Tutt'altro che bella la gara. Anche se la posta in palio interessa eccome. Perché si può chiamare «coppetta», la si può snobbare e persino deridere. Può essere utilizzata per far giocare chi in campionato si siede sempre in panchina. Ma quando arrivi in semifinale (e con la formula geniale adottata negli ultimi anni ci vuole pochissimo) allora la coppa Italia diventa improvvisamente importante. Un trofeo da provare a mettere in bacheca e un accesso privilegiato all'Europa se mancata col campionato. Così sia per Milan che per Lazio, addio turnover e sotto con i migliori o quasi.
Gattuso rilancia il recuperato Kalinic in attacco e si limita a inserire Abate e Borini al posto di Calabria e Calhanoglu. Inzaghi cambia un po' di più, con l'esordio di Caceres e Lukaku dall'inizio a sinistra ma soprattutto con il rientro di Ciro Immobile, fondamentale per i biancocelesti. Tre giorni dopo la sfida di campionato, ancora di fronte, ancora a San Siro ma è tutta un'altra partita. Poca grinta, poche idee, molto più fiato sprecato per protestare ad ogni chiamata dell'arbitro che per correre. Nulla a che vedere con i ritmi e le emozioni di domenica.
Solo Immobile prova a farsi vedere ma al suo dribbling secco su Bonucci in area al 13', segue una conclusione completamente sbilenca. Anche Lucas Leiva prova a scaldare un san Siro quasi deserto ma il suo colpo di testa su assist di Lukaku al minuto 32 non fa paura a Donnarumma. E così la cosa più interessante del primo tempo diventano i cori dei pochi tifosi in curva, con i laziali che attaccano la lega per i presunti torti arbitrali subiti (anche durante il minuto di silenzio in memoria di Vicini, pessimo) e i milanisti che rispondono per le rime.
Nella ripresa il ritmo si alza leggermente ma la sfida più bella è quella in panchina. Gattuso e Inzaghi, così diversi ma così simili.

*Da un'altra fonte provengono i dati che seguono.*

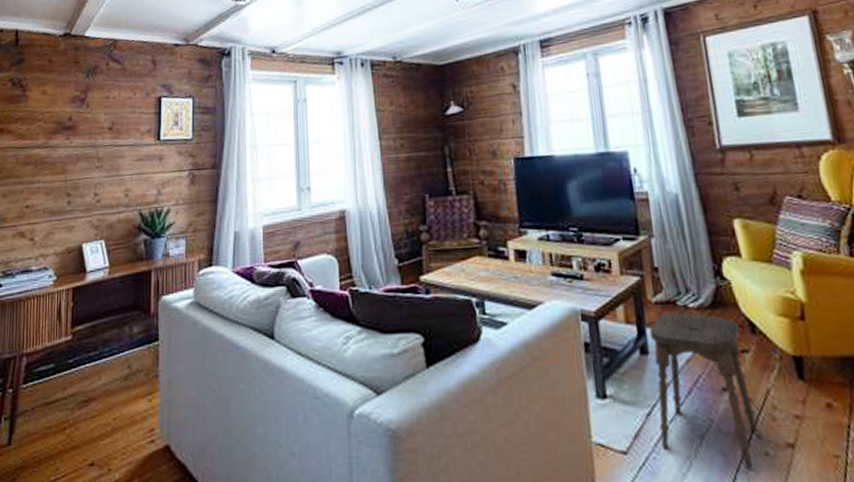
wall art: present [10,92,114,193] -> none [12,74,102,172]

Il milanista ruspante e grintoso, il laziale elegante e compassato.
Due modi diversi di intendere il calcio ma con tante cose in comune: entrambi ex calciatori, entrambi giovani, entrambi non esattamente quotati, almeno fino a poco tempo fa. E tutti e due sempre e costantemente in piedi a urlare e a cercare di dare la scossa ai propri giocatori. Nulla di che, sia chiaro, ma è decisamente la Lazio a far la partita e a dare l'impressione di volere maggiormente la vittoria. Se il Milan non va sotto è merito di Donnarumma che al 16' allunga tutto il suo metro e 96 per respingere a terra un colpo di testa di Immobile, ben servito da Lukaku. La Lazio preme, Immobile va vicino ancora al gol con un diagonale e Gattuso corre ai ripari inserendo Cutrone. Magia? Talento? Stato di grazia? Fatto sta che il Milan inizia ad attaccare e alla mezz'ora costruisce la più nitida palla gol.
Suso crossa, Cutrone di testa mette i brividi a Strakosha e sulla respinta Calhanoglu, altro neo entrato, spara incredibilmente fuori a porta vuota. La partita finalmente si accende ma è anche il segnale che la può vincere chiunque e allora, forse è meglio non prenderle e rimandare tutto alla gara di ritorno. E probabilmente, alla fine, è anche giusto così.